What is needed:
Report every line of the entries that contains the word "println".

(Saved entries)

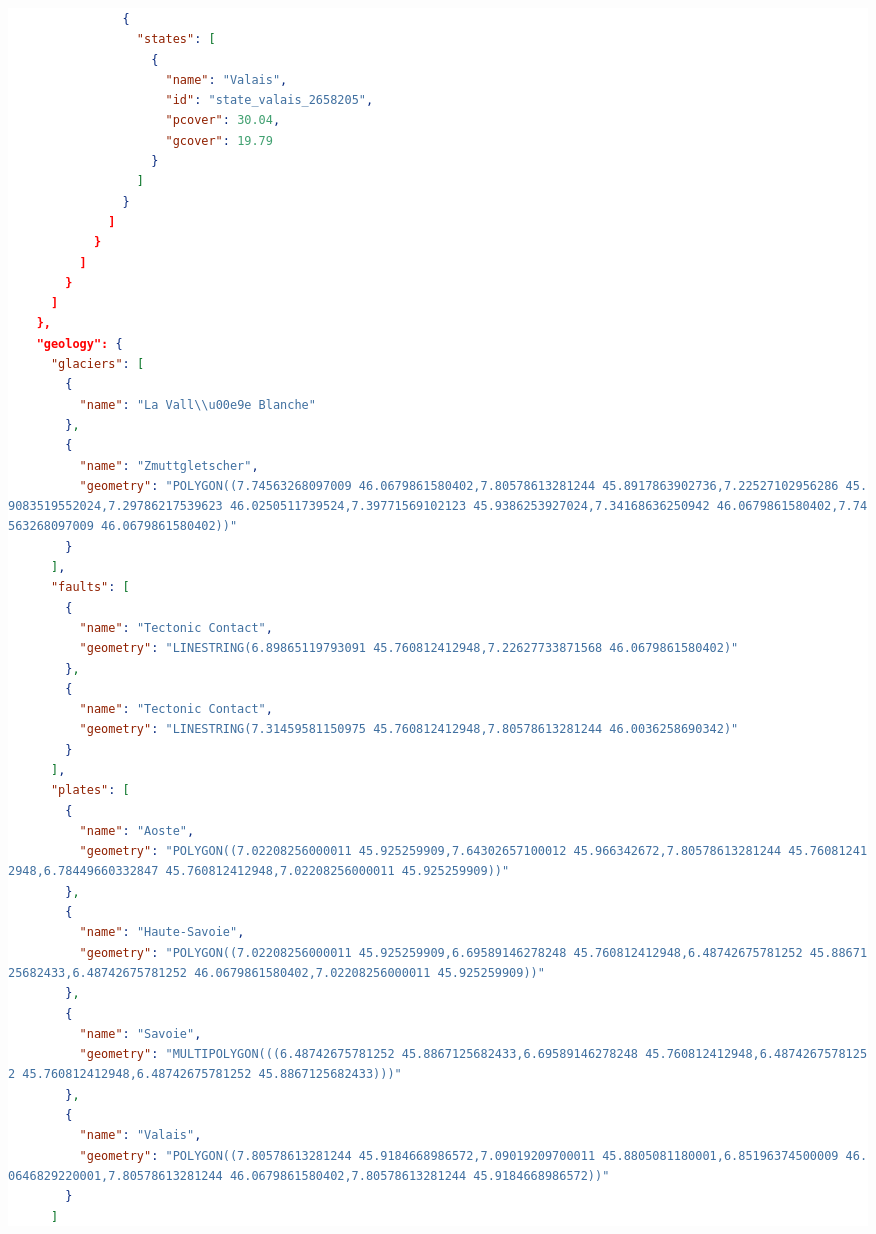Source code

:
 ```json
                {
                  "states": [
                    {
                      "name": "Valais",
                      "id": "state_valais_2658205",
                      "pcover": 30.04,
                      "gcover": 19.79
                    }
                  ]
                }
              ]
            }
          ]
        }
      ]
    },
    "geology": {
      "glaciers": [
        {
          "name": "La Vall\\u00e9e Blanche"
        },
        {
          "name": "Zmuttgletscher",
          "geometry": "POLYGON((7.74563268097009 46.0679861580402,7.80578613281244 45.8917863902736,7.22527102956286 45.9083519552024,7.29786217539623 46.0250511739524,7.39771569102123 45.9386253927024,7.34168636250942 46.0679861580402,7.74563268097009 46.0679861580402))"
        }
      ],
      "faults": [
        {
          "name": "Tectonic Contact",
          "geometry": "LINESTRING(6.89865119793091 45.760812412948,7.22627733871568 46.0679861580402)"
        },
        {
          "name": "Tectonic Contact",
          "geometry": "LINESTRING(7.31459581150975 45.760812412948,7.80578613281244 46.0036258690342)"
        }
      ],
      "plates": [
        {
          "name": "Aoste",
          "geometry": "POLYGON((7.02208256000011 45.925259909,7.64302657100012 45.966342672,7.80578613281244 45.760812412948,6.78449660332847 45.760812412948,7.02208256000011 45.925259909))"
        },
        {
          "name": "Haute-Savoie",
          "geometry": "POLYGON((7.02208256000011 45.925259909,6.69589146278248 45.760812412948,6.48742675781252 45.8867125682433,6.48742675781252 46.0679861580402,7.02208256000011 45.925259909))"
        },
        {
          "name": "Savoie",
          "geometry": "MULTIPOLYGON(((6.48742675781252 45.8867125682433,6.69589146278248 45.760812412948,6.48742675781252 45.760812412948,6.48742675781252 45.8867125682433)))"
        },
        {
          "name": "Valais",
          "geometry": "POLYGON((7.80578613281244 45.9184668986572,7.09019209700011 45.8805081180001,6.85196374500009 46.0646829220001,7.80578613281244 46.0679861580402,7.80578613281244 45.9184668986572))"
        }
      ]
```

--

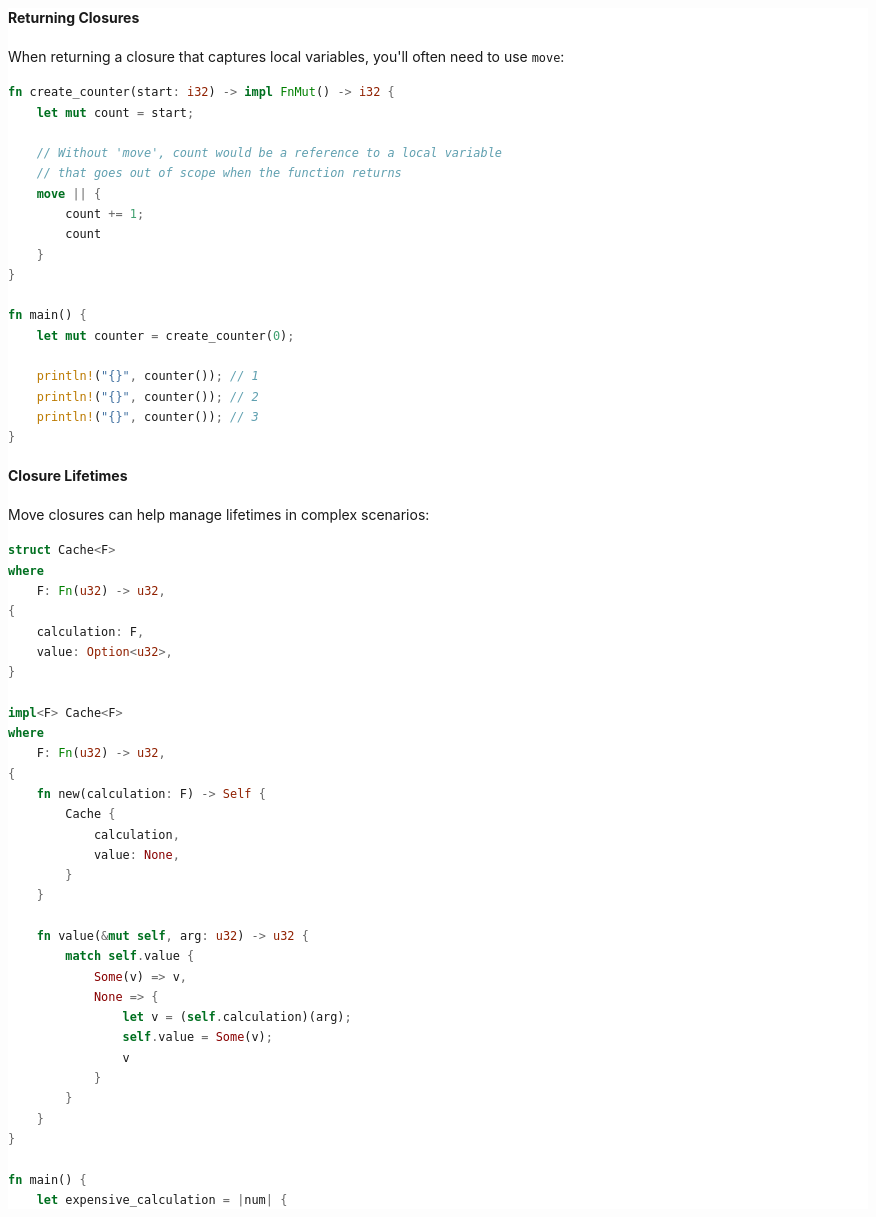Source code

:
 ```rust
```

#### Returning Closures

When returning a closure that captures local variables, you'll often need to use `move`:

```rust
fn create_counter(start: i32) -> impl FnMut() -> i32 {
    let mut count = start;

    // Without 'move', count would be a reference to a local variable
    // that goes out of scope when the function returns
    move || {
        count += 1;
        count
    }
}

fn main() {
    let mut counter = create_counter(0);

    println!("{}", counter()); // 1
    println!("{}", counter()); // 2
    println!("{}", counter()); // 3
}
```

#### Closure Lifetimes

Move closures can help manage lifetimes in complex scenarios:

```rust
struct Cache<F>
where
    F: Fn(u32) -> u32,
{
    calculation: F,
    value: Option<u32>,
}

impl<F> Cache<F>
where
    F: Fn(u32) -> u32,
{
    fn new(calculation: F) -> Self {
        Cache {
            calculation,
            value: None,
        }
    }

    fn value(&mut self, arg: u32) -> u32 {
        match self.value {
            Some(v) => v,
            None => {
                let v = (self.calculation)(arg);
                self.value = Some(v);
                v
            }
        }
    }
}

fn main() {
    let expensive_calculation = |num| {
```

Your response:
    println!("{}", counter()); // 1
    println!("{}", counter()); // 2
    println!("{}", counter()); // 3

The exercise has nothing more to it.